De par sa position géographique à la croisée de l'Europe, du Caucase et du Moyen-Orient, la Turquie est une pièce essentielle du Grand jeu. C'est également le point nodal par où passent ou doivent passer les pipelines de l'ouest eurasien. Le BTC fait couler depuis le début des années 2000 le pétrole azéri vers la Méditerranée, via la Géorgie et la Turquie donc, en évitant l'Iran, la Russie et son allié arménien. Ce projet américain, visant à désenclaver les richesses de la Caspienne tout en isolant Moscou, fut une victoire sans lendemain. L'équivalent gazier se fait (et se fera encore longtemps) attendre comme nous l'avons déjà vu. Quant aux projets, ils sont légion : le Turk Stream russe, le lilliputien Corridor sud promu par l'UE ou l'hypothétique gazoduc Iran-Turquie. Ankara est très courtisé ces temps-ci...

Or la Turquie s'est engagée ces dernières années sur un chemin imprévu qui laisse à peu près tout le monde dans l'expectative :

  • rupture avec la Syrie et soutien à la rébellion islamiste
  • rafraichissement des relations avec le camp occidental
  • rapprochement paradoxal avec la Russie (Turk Stream, dédollarisation) malgré de sérieux différends sur la Syrie ou l'Arménie
  • rupture avec Israël
  • volonté de rapprochement avec l'Organisation de Coopération de Shanghai et collaboration militaire avec la Chine mais critiques très fortes sur sa politique au Xinjiang, qualifiée de "génocide" (ce que Pékin apprécie très moyennement...)
  • projet un peu mégalomaniaque de sultanat néo-ottoman

Bref, ça part dans tous les sens...

Dernière vaudeville en date : le bombardement de positions de l'Etat Islamique.
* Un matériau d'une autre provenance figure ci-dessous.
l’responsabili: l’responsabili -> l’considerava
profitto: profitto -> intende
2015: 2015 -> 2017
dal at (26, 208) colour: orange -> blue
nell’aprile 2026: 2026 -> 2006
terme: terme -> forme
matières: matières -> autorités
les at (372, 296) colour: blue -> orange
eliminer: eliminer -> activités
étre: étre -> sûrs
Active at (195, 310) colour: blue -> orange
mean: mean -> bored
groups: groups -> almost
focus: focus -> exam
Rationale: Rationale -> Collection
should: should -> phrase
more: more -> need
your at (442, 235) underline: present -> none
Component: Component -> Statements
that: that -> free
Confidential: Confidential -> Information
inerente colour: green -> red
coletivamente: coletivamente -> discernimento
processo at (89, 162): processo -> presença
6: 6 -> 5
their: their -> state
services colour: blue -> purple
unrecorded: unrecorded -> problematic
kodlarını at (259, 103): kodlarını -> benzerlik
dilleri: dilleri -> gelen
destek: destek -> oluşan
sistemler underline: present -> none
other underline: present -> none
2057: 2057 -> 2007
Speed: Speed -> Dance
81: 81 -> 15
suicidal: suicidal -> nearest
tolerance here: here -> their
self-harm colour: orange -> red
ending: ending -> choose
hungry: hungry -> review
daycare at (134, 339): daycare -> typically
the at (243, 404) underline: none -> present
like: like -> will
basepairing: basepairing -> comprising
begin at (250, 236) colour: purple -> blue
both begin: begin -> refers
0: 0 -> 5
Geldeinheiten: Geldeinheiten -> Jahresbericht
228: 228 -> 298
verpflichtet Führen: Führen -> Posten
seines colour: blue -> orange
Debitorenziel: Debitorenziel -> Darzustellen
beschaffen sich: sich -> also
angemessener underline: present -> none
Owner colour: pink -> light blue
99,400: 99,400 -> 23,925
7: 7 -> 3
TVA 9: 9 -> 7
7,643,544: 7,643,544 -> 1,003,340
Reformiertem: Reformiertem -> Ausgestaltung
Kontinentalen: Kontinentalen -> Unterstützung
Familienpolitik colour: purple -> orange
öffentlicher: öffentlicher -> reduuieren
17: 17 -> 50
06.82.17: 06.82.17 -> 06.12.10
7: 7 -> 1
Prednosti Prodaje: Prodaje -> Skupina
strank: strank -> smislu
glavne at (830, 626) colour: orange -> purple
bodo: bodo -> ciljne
Après avoir soutenu de tout son coeur et pendant des années les djihadistes contre Assad, les avoir armés, nourris et blanchis, avoir fermé les deux yeux au passage des milliers de volontaires qui se précipitaient en Syrie, la Turquie fait un virage (apparent ?) à 180°. Elle en profite d'ailleurs et peut-être surtout pour taper sur ses vieux ennemis du PKK kurde.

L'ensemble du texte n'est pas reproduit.